REQUIREMENT - A line belongs in the answer if it contains "sociale"; copy every such line from the entries below.
== RECORDED INFORMATION ==
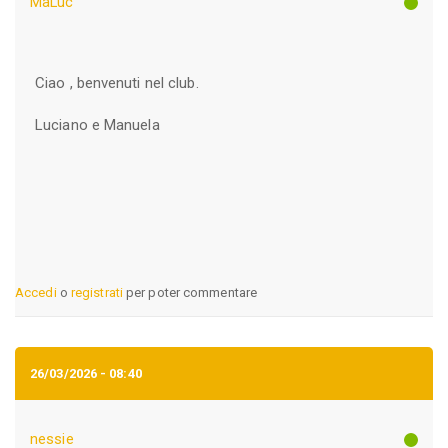
MaLuc
Ciao , benvenuti nel club.
Luciano e Manuela
Accedi
o
registrati
per poter commentare
26/03/2026 - 08:40
nessie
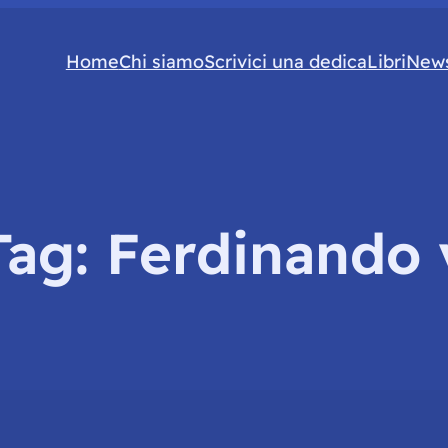
Home
Chi siamo
Scrivici una dedica
Libri
News
Tag:
Ferdinando 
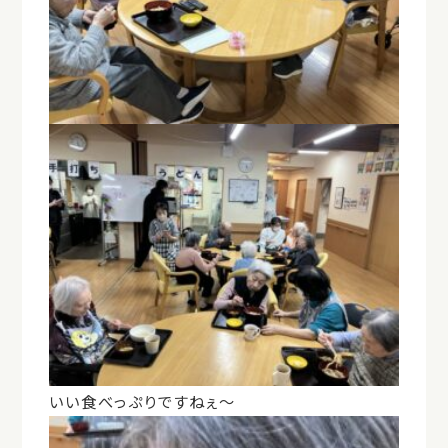
いい食べっぷりですねぇ～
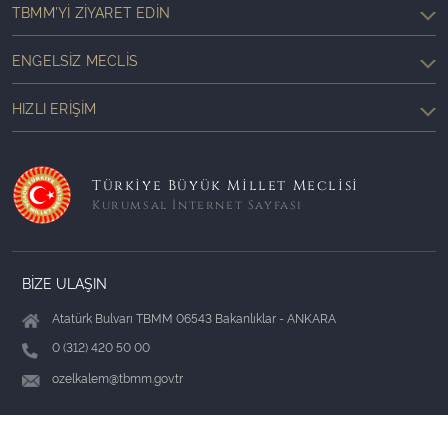
TBMM'YI ZIYARET EDIN
ENGELSIZ MECLIS
HIZLI ERIŞIM
Türkiye Büyük Millet Meclisi
Kurumsal İnternet Sayfası
BİZE ULAŞIN
Atatürk Bulvarı TBMM 06543 Bakanlıklar - ANKARA
0 (312) 420 50 00
ozelkalem@tbmm.gov.tr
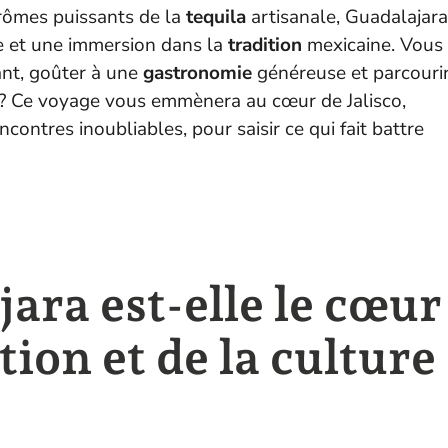
rômes puissants de la
tequila
artisanale, Guadalajara
e et une immersion dans la
tradition
mexicaine. Vous
nt, goûter à une
gastronomie
généreuse et parcouri
? Ce voyage vous emmènera au cœur de Jalisco,
ncontres inoubliables, pour saisir ce qui fait battre
ara est-elle le cœur
tion et de la culture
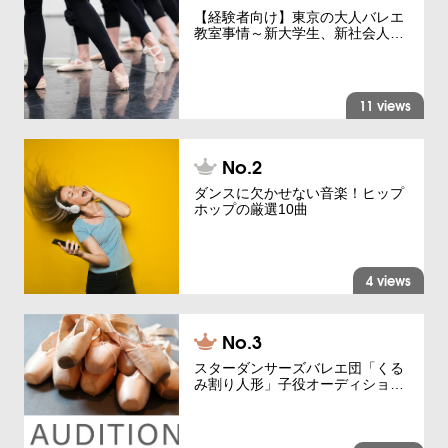
【経験者向け】東京の大人バレエ
教室事情～新大学生、新社会人…
11 views
ダンスに欠かせない音楽！ヒップ
ホップの厳選10曲
4 views
スターダンサーズバレエ団「くる
み割り人形」子役オーディショ…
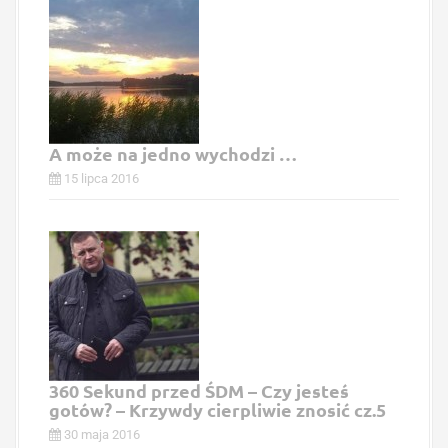
A może na jedno wychodzi …
15 lipca 2016
360 Sekund przed ŚDM – Czy jesteś
gotów? – Krzywdy cierpliwie znosić cz.5
30 maja 2016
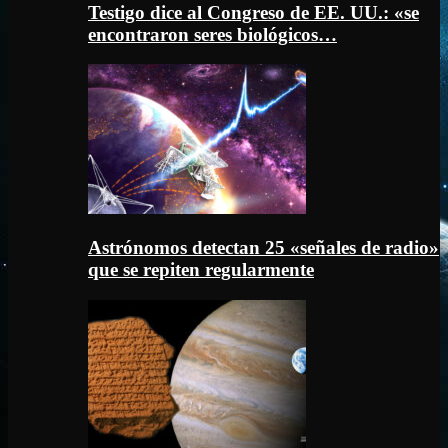
Testigo dice al Congreso de EE. UU.: «se
encontraron seres biológicos…
Astrónomos detectan 25 «señales de radio»
que se repiten regularmente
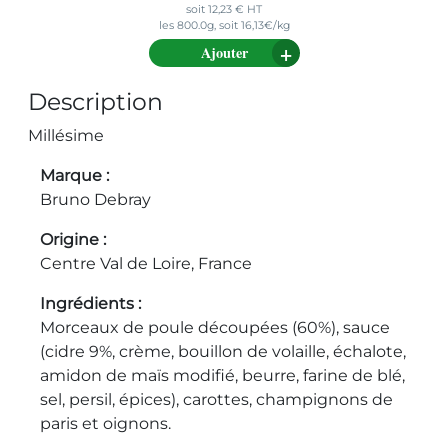
soit
12,23
€
HT
les 800.0g, soit 16,13€/kg
Ajouter
Description
Millésime
Marque
Bruno Debray
Origine
Centre Val de Loire, France
Ingrédients
Morceaux de poule découpées (60%), sauce
(cidre 9%, crème, bouillon de volaille, échalote,
amidon de maïs modifié, beurre, farine de blé,
sel, persil, épices), carottes, champignons de
paris et oignons.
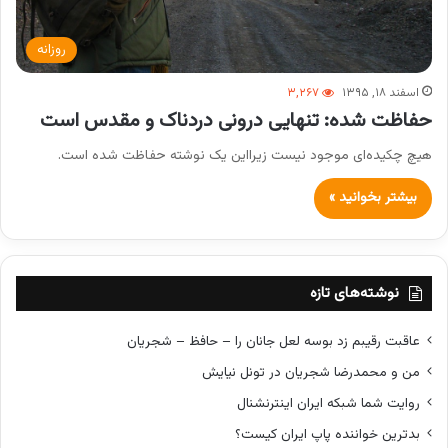
روزانه
اسفند ۱۸, ۱۳۹۵
۳,۲۶۷
حفاظت شده: تنهایی درونی دردناک و مقدس است
هیچ چکیده‌ای موجود نیست زیرا‌این یک نوشته حفاظت شده است.
بیشتر بخوانید »
نوشته‌های تازه
عاقبت رقیبم زد بوسه لعل جانان را – حافظ – شجریان
من و محمدرضا شجریان در تونل نیایش
روایت شما شبکه ایران اینترنشنال
بدترین خواننده پاپ ایران کیست؟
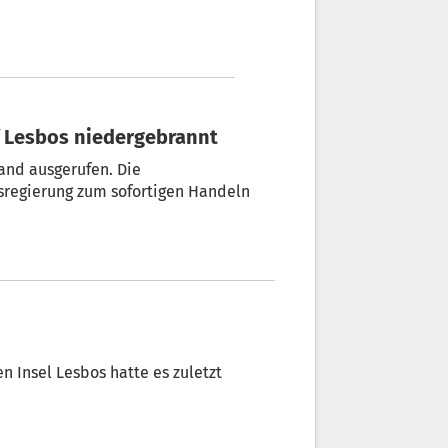
uf Lesbos niedergebrannt
and ausgerufen. Die
esregierung zum sofortigen Handeln
n Insel Lesbos hatte es zuletzt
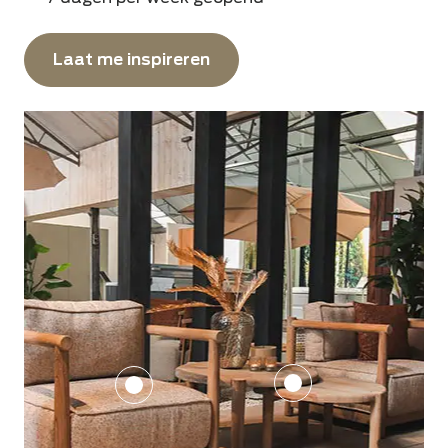
Laat me inspireren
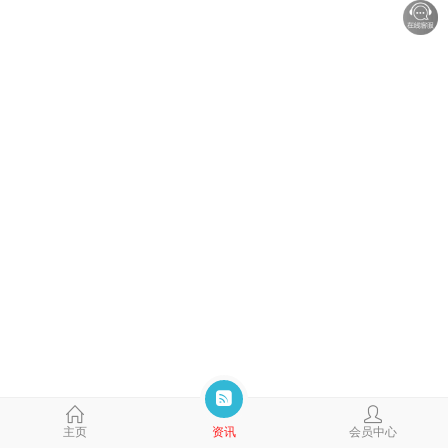
主页
资讯
会员中心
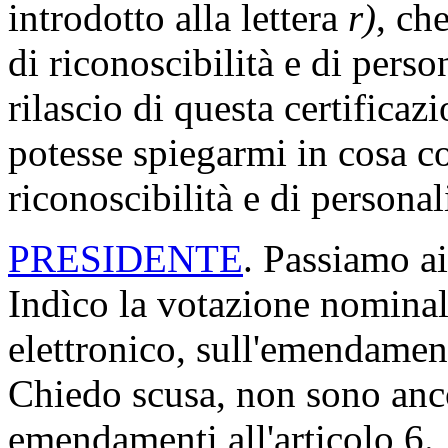
introdotto alla lettera
r)
, ch
di riconoscibilità e di perso
rilascio di questa certificazi
potesse spiegarmi in cosa co
riconoscibilità e di persona
PRESIDENTE
. Passiamo ai
Indìco la votazione nomina
elettronico, sull'emendamen
Chiedo scusa, non sono ancor
emendamenti all'articolo 6.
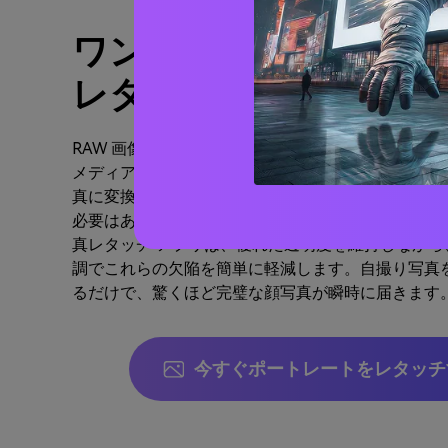
ワンクリック顔ポート
レタッチャー
RAW 画像を、Facebook、Instagram、Pintere
メディア プラットフォームで視聴者を魅了する美し
真に変換したいと考えていますか? Media.io AI Reto
必要はありません。シミ、小じわ、しわ、透明度の
真レタッチ アプリは、優れた透明度を維持しながら
調でこれらの欠陥を簡単に軽減します。自撮り写真
るだけで、驚くほど完璧な顔写真が瞬時に届きます
今すぐポートレートをレタッチ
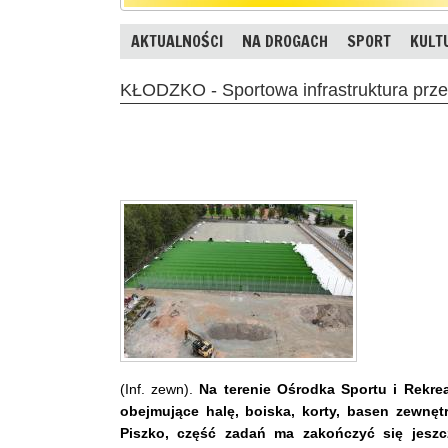
AKTUALNOŚCI
NA DROGACH
SPORT
KULT
KŁODZKO - Sportowa infrastruktura prz
(Inf. zewn).
Na terenie Ośrodka Sportu i Rekre
obejmujące halę, boiska, korty, basen zewnętr
Piszko, część zadań ma zakończyć się jeszc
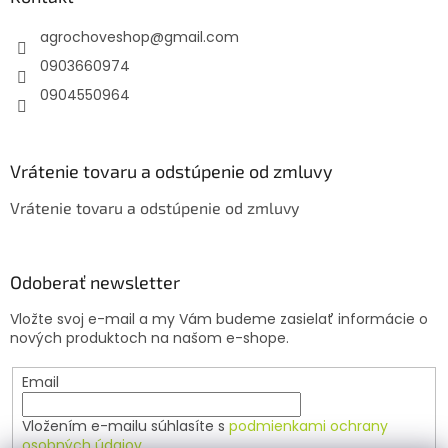
t
agrochoveshop
@
gmail.com
i
e
0903660974
0904550964
Vrátenie tovaru a odstúpenie od zmluvy
Vrátenie tovaru a odstúpenie od zmluvy
Odoberať newsletter
Vložte svoj e-mail a my Vám budeme zasielať informácie o
nových produktoch na našom e-shope.
Email
Vložením e-mailu súhlasíte s
podmienkami ochrany
osobných údajov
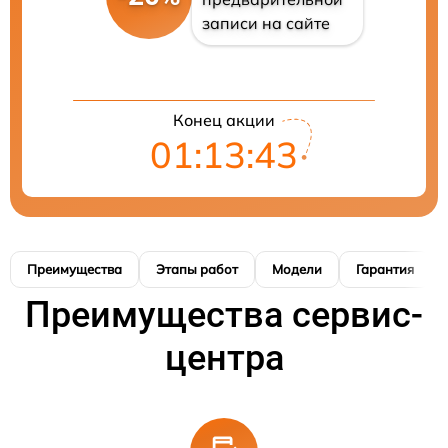
записи на сайте
Конец акции
01:13:42
Преимущества
Этапы работ
Модели
Гарантия
Преимущества сервис-
центра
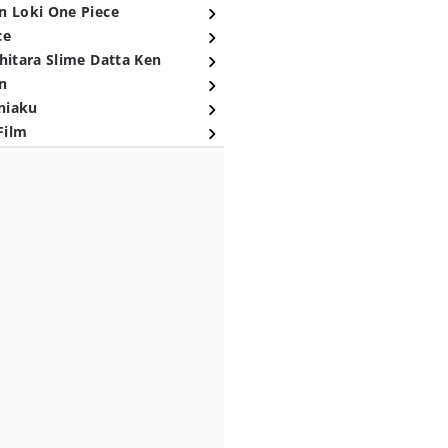
n Loki One Piece
ce
hitara Slime Datta Ken
n
niaku
Film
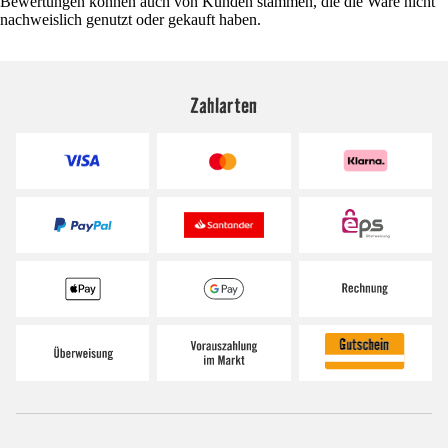
Bewertungen können auch von Kunden stammen, die die Ware nicht
nachweislich genutzt oder gekauft haben.
Zahlarten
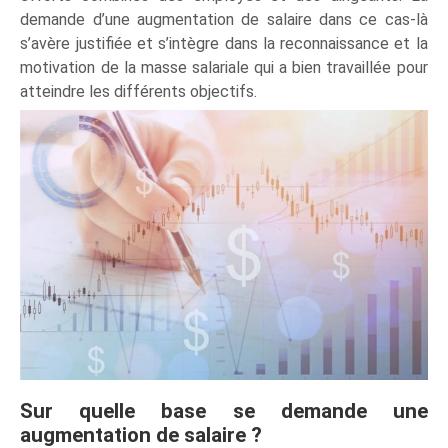
demande d’une augmentation de salaire dans ce cas-là
s’avère justifiée et s’intègre dans la reconnaissance et la
motivation de la masse salariale qui a bien travaillée pour
atteindre les différents objectifs.
Sur quelle base se demande une
augmentation de salaire ?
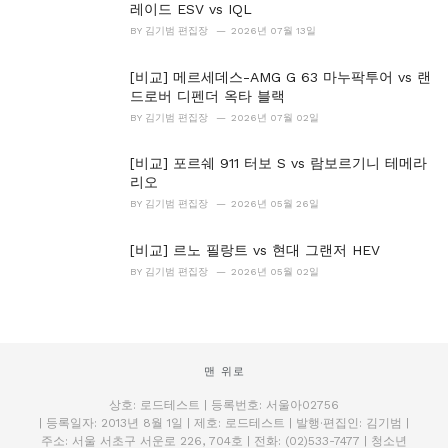
레이드 ESV vs IQL
BY
김기범 편집장
2026년 07월 13일
[비교] 메르세데스-AMG G 63 마누팍투어 vs 랜
드로버 디펜더 옥타 블랙
BY
김기범 편집장
2026년 07월 02일
[비교] 포르쉐 911 터보 S vs 람보르기니 테메라
리오
BY
김기범 편집장
2026년 05월 26일
[비교] 르노 필랑트 vs 현대 그랜저 HEV
BY
김기범 편집장
2026년 05월 02일
맨 위로
상호: 로드테스트 | 등록번호: 서울아02756
| 등록일자: 2013년 8월 1일 | 제호: 로드테스트 | 발행·편집인: 김기범 |
주소: 서울 서초구 서운로 226, 704호 | 전화: (02)533-7477 | 청소년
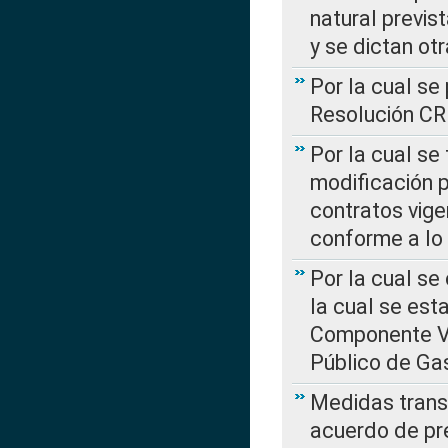
natural previs
y se dictan ot
Por la cual se
Resolución C
Por la cual se
modificación 
contratos vige
conforme a lo
Por la cual se
la cual se est
Componente Var
Público de Ga
Medidas transi
acuerdo de pre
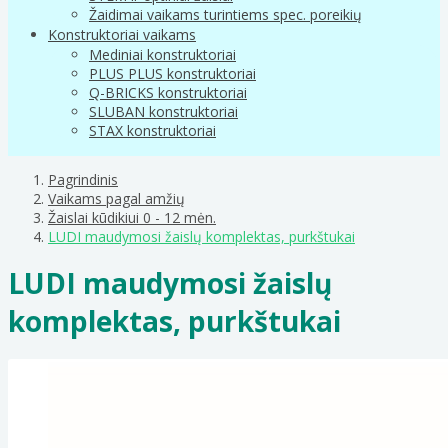
Žaidimai vaikams turintiems spec. poreikių
Konstruktoriai vaikams
Mediniai konstruktoriai
PLUS PLUS konstruktoriai
Q-BRICKS konstruktoriai
SLUBAN konstruktoriai
STAX konstruktoriai
Pagrindinis
Vaikams pagal amžių
Žaislai kūdikiui 0 - 12 mėn.
LUDI maudymosi žaislų komplektas, purkštukai
LUDI maudymosi žaislų
komplektas, purkštukai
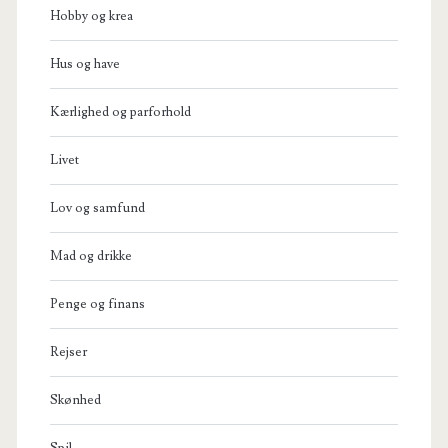
Hobby og krea
Hus og have
Kærlighed og parforhold
Livet
Lov og samfund
Mad og drikke
Penge og finans
Rejser
Skønhed
Spil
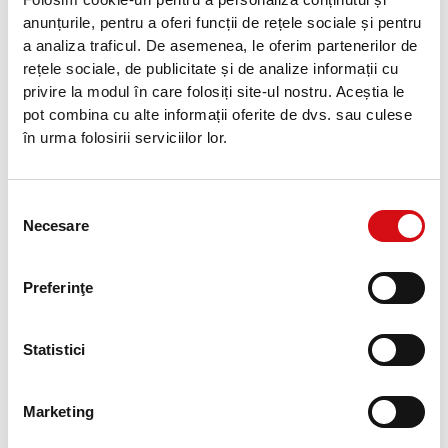
anunțurile, pentru a oferi funcții de rețele sociale și pentru
a analiza traficul. De asemenea, le oferim partenerilor de
rețele sociale, de publicitate și de analize informații cu
privire la modul în care folosiți site-ul nostru. Aceștia le
pot combina cu alte informații oferite de dvs. sau culese
în urma folosirii serviciilor lor.
Selecția
Necesare
consimțământului
Încarcă CV-ul tău în format pdf și nu mai mare de 2 MB. Câmp
obligatoriu.
Preferinţe
Statistici
Prin marcarea căsuței, declar că îmi exprim acordul expres
în vederea prelucrării datelor introduse pe această pagină și că
Marketing
am citit documentul cu privire la
Protecția datelor cu caracter
personal
, pus la dispoziție de către Procredit Bank în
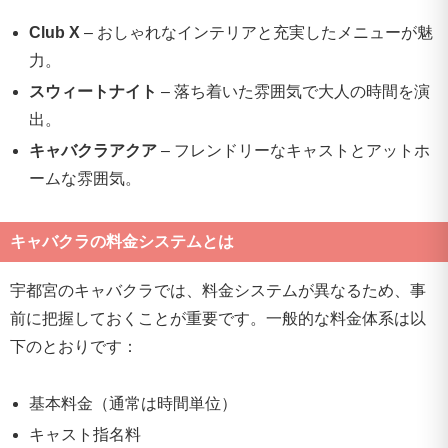
Club X
– おしゃれなインテリアと充実したメニューが魅
力。
スウィートナイト
– 落ち着いた雰囲気で大人の時間を演
出。
キャバクラアクア
– フレンドリーなキャストとアットホ
ームな雰囲気。
キャバクラの料金システムとは
宇都宮のキャバクラでは、料金システムが異なるため、事
前に把握しておくことが重要です。一般的な料金体系は以
下のとおりです：
基本料金（通常は時間単位）
キャスト指名料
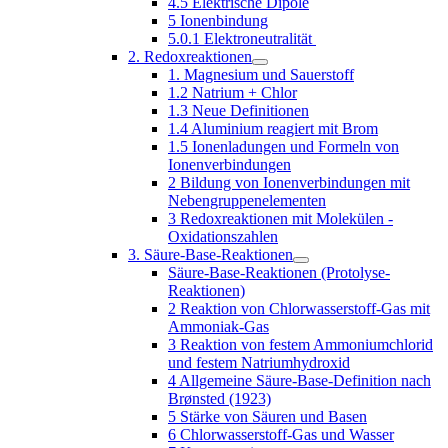
4.5 Elektrische Dipole
5 Ionenbindung
5.0.1 Elektroneutralität
2. Redoxreaktionen
1. Magnesium und Sauerstoff
1.2 Natrium + Chlor
1.3 Neue Definitionen
1.4 Aluminium reagiert mit Brom
1.5 Ionenladungen und Formeln von
Ionenverbindungen
2 Bildung von Ionenverbindungen mit
Nebengruppenelementen
3 Redoxreaktionen mit Molekülen -
Oxidationszahlen
3. Säure-Base-Reaktionen
Säure-Base-Reaktionen (Protolyse-
Reaktionen)
2 Reaktion von Chlorwasserstoff-Gas mit
Ammoniak-Gas
3 Reaktion von festem Ammoniumchlorid
und festem Natriumhydroxid
4 Allgemeine Säure-Base-Definition nach
Brønsted (1923)
5 Stärke von Säuren und Basen
6 Chlorwasserstoff-Gas und Wasser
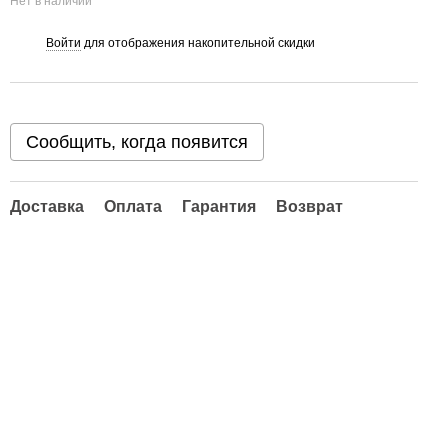
Нет в наличии
Войти
для отображения накопительной скидки
%
Сообщить, когда появится
Доставка
Оплата
Гарантия
Возврат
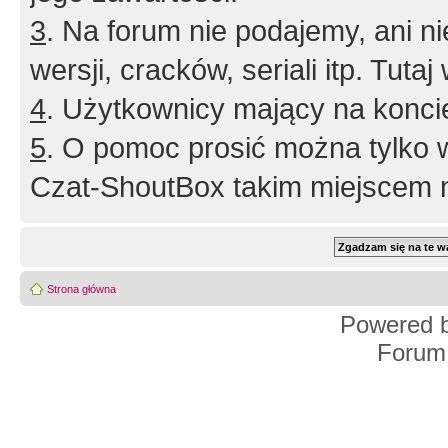
3
. Na forum nie podajemy, ani nie 
wersji, cracków, seriali itp. Tuta
4
. Użytkownicy mający na konci
5
. O pomoc prosić można tylko 
Czat-ShoutBox takim miejscem ni
Strona główna
Powered 
Forum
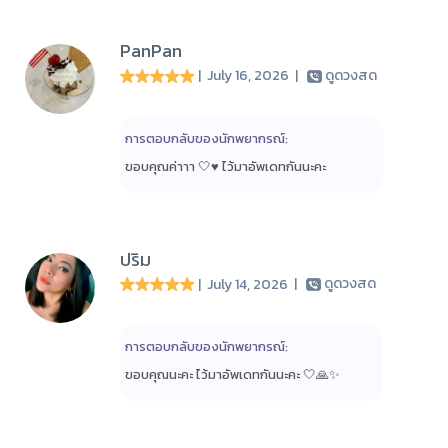
PanPan
| July 16, 2026
|
ดูดวงสด
การตอบกลับของนักพยากรณ์:
ขอบคุณค่าาา 🤍♥️ ไว้มาอัพเดทกันนะคะ
ปริม
| July 14, 2026
|
ดูดวงสด
การตอบกลับของนักพยากรณ์:
ขอบคุณนะคะ ไว้มาอัพเดทกันนะคะ 🤍🙏✨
===
RESULT OF THIS EXERCISE -
anunțurile, pentru a oferi funcții de rețele sociale și pentru
rețele sociale, de publicitate și de analize informații cu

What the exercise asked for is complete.